Last year, as Levis explained in his article, his CLL came back with ALC increasing and one small swollen lymph node in his left clavicle. His BTK pathway has mutated. At the time, Ibrutinib still seemed to be working to slow CLL progression, but it was time for Plan E. Levis intended to sign up for another clinical trial on LOXO-305, a non-covalent binding BTK inhibitor, which seemed to be showing promising results in CLL. During Cell & Gene: The Podcast, Bob provides a detailed explanation of where he is in his treatment as of August 2021.
The Question of CT Scans
In addition to CAR-T therapy and ibrutinib et al, there is the question of CT scans. According to the CLL Society, patients in the trenches of Wait & Watch or Wait & Worry (W&W), conventional therapy and clinical trials, the argument exists that there is both an excessive use of CT scanning and a need to better define reasons for use of scanning in CLL. Excessive and unnecessary scans are unacceptable because ionizing radiation is potentially harmful, and it is cumulative. CT scanning is an important tool and a requirement for enrollment in promising clinical trials.

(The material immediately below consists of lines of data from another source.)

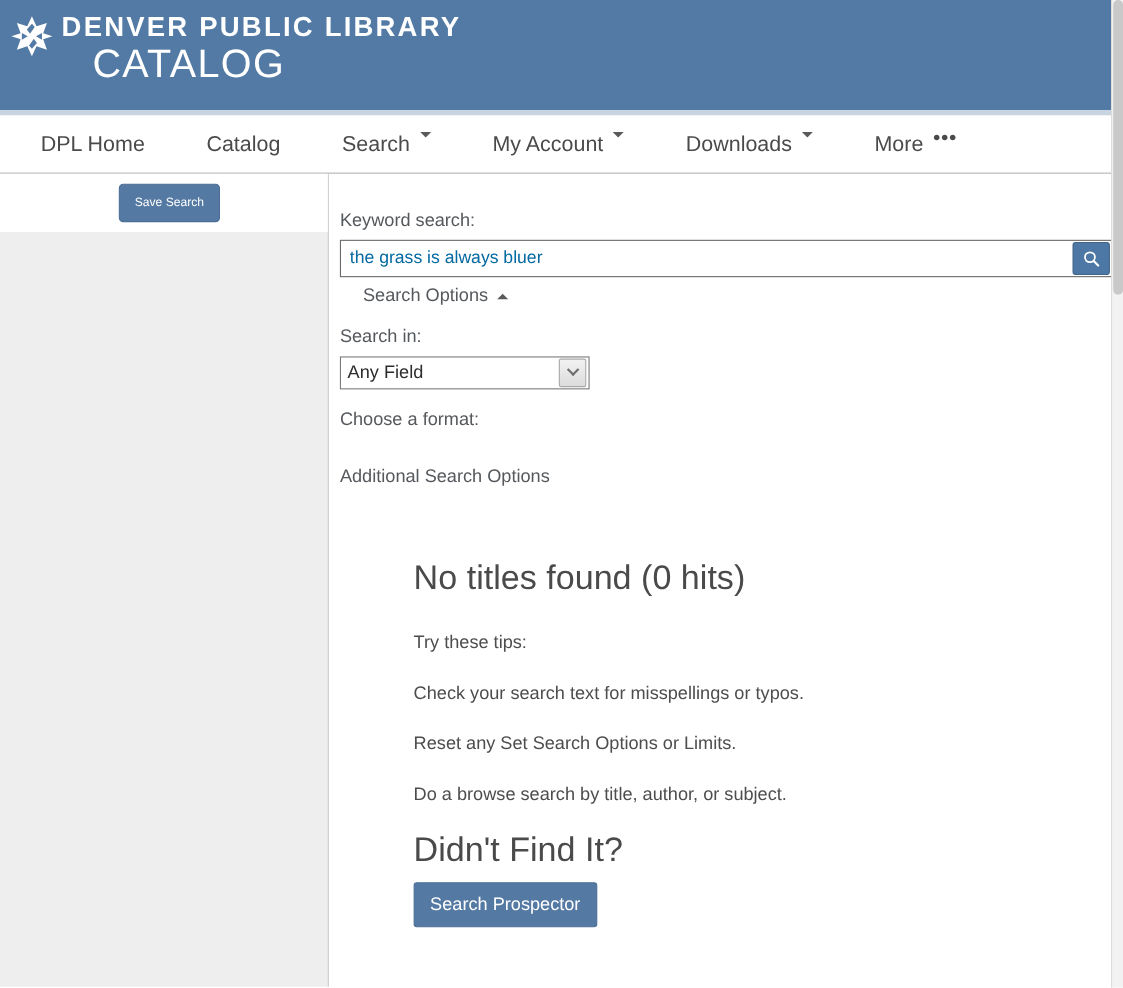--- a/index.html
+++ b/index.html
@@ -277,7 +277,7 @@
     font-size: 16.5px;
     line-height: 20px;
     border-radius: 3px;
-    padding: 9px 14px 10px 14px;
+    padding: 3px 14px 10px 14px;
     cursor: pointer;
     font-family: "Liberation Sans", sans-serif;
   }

As Levis explains in his article, The Cumulative Risk Of Multiple CT Scans on Blood Cancer Patients Enrolled In Clinical Trials, until excessive and cumulative exposure to ionizing radiation from CT scans can be eliminated as a cause of acquired TP53 mutation and cancer progression, he proposes that the FDA permit biopharma companies to utilize MRI scans and/or MRD testing as alternatives to CT scans for clinical trial patients to assess the effectiveness of new therapies.